Oops, did I say that out loud? Open mouth, insert fugly foot. My bad.
“Wife actually.” Kane appeared to be in danger of choking on the smile he was fighting to suppress. Don’t judge me, he mouthed.
“I’m, uh, so sorry,” I stammered, holding out a hand. “I was just surprised. Occasionally my mouth operates completely independently from my brain. Morgan never mentioned your, ah, marriage.”
Staring me down with an expression I was certain she reserved for particularly offensive insects, she touched her hand to mine briefly, and nodded a regal acknowledgment of my apology. Then she stepped away from Kane and turned back toward the knot of people waiting at the end of the pier.
“Come along, dear. As soon as we heard you were coming, Luc reserved you a suite. I’m sure you and your, ah, Retriever will want to freshen up before the show.” Her heels clicked a rapid staccato of annoyance as she preceded us to shore. No matter what I thought of her choice in bedmates, I couldn’t help but be impressed at her ability to stomp off in those shoes without breaking an ankle.

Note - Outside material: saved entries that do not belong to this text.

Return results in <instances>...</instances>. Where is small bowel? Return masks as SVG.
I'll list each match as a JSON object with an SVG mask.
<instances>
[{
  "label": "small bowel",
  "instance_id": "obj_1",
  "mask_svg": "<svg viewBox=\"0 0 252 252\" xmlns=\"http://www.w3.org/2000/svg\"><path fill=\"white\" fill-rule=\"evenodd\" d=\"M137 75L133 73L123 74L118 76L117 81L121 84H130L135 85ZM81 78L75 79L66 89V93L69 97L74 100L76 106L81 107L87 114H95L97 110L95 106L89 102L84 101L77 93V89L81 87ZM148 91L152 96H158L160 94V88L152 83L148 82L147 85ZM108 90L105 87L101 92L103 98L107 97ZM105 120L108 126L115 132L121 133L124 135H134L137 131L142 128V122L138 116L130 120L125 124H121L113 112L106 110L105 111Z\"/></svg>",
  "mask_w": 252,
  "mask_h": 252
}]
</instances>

“We won’t be staying that long,” Kane said to her retreating back. She seemed not to hear. Or maybe she chose not to hear. Or maybe I’d finally lost my freakin’ mind. I mean, c’mon, I was in Hell with the Grim Reaper whose mother was the Bride of Satan, an apparent closet Wayne Newton impersonator. At this point, anything was possible.
“Satan is your father?” I tugged Kane down to my level and hissed in his ear. “Don’t you think you could have mentioned that a little sooner?”
“Stepfather. Told you, you can’t pick your relatives.”
“Oh.” So, he wasn’t directly descended from the Prince of Darkness. That was a relief, I guess. I suddenly had a new appreciation for Stepmother Gail. As stepparents go, I’d been riding the gravy train. Right then and there, I made up my mind I was going to buy her something really nice when we got back. Maybe a bigger coffee carousel. Though, frankly I doubted there was any gift that could truly express my appreciation for the fact she wasn’t evil incarnate.